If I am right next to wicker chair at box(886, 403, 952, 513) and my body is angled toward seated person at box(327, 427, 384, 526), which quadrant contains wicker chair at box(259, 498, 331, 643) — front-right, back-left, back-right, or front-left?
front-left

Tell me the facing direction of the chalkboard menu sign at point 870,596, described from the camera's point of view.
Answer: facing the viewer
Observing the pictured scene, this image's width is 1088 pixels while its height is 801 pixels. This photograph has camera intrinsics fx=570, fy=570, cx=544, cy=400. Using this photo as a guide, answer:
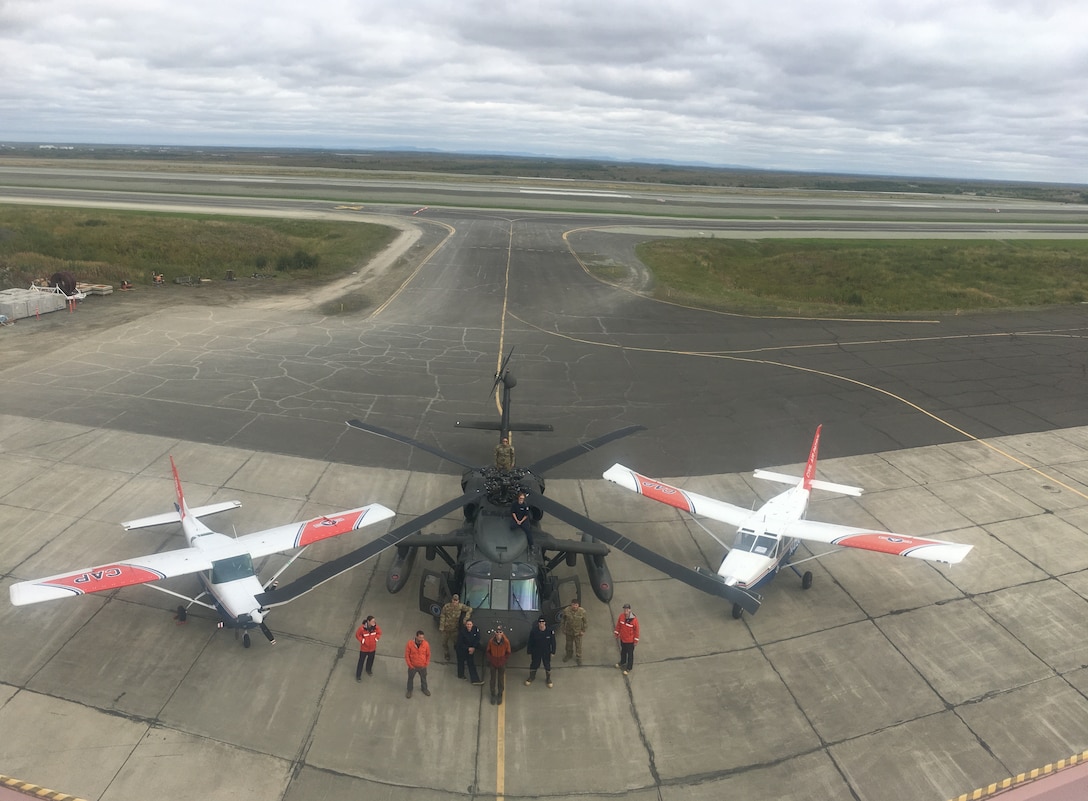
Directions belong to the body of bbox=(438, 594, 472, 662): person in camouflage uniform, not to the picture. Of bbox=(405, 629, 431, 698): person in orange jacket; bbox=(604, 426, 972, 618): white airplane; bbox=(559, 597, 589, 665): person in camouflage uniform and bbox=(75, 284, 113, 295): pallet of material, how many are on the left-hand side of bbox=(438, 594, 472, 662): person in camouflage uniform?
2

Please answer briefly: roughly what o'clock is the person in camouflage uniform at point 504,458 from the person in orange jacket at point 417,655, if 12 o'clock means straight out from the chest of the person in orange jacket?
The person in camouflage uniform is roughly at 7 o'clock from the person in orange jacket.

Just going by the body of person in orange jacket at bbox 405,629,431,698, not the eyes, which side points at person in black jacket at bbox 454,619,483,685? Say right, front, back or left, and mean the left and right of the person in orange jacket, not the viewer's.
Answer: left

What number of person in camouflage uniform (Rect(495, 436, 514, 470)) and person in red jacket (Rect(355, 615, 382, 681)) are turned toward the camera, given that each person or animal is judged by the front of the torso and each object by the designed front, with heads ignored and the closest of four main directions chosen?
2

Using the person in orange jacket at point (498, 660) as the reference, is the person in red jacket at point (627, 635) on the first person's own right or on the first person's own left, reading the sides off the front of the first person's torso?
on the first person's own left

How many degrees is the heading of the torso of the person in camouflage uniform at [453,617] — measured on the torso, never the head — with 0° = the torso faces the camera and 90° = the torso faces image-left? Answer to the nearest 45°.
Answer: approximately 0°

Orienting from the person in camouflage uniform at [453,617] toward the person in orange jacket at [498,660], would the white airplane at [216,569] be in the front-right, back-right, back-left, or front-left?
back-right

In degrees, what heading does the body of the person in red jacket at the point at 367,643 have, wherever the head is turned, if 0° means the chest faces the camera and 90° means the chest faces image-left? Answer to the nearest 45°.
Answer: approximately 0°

----------

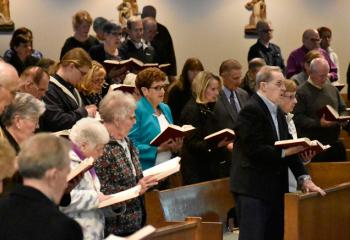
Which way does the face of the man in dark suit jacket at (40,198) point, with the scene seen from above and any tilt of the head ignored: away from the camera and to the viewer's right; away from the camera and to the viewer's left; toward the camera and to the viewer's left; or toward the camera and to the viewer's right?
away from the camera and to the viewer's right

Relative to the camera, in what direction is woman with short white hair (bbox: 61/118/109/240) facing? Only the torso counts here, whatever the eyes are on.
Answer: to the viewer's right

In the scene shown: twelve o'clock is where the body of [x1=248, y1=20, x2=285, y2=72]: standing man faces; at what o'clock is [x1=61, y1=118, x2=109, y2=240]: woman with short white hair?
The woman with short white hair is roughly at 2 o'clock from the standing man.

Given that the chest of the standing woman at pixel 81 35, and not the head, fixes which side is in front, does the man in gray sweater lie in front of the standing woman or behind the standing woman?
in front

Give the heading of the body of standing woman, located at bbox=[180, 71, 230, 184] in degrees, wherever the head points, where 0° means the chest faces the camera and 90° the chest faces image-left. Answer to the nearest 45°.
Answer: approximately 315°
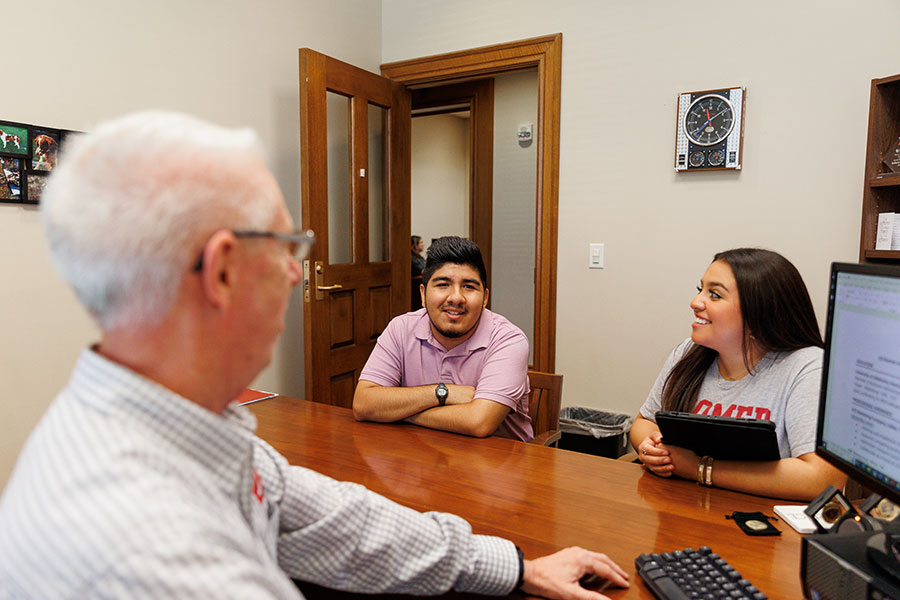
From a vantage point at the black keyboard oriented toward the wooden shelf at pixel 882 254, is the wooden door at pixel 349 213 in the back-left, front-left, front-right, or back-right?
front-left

----------

Reproduce, word for word, the stretch of the rows that begins with the line containing "If I am right" and ends with the line containing "Answer: facing the viewer". Include both of those lines and nothing outside them.

If I am right next to wicker chair at box(886, 403, 952, 513) and my body is angled toward seated person at box(327, 427, 384, 526), which quadrant contains wicker chair at box(259, 498, 331, 643) — front-right, back-left, back-right, or front-left?
front-left

Tell me the facing direction of the chalkboard menu sign at point 870,596, described from the camera's point of view.
Answer: facing the viewer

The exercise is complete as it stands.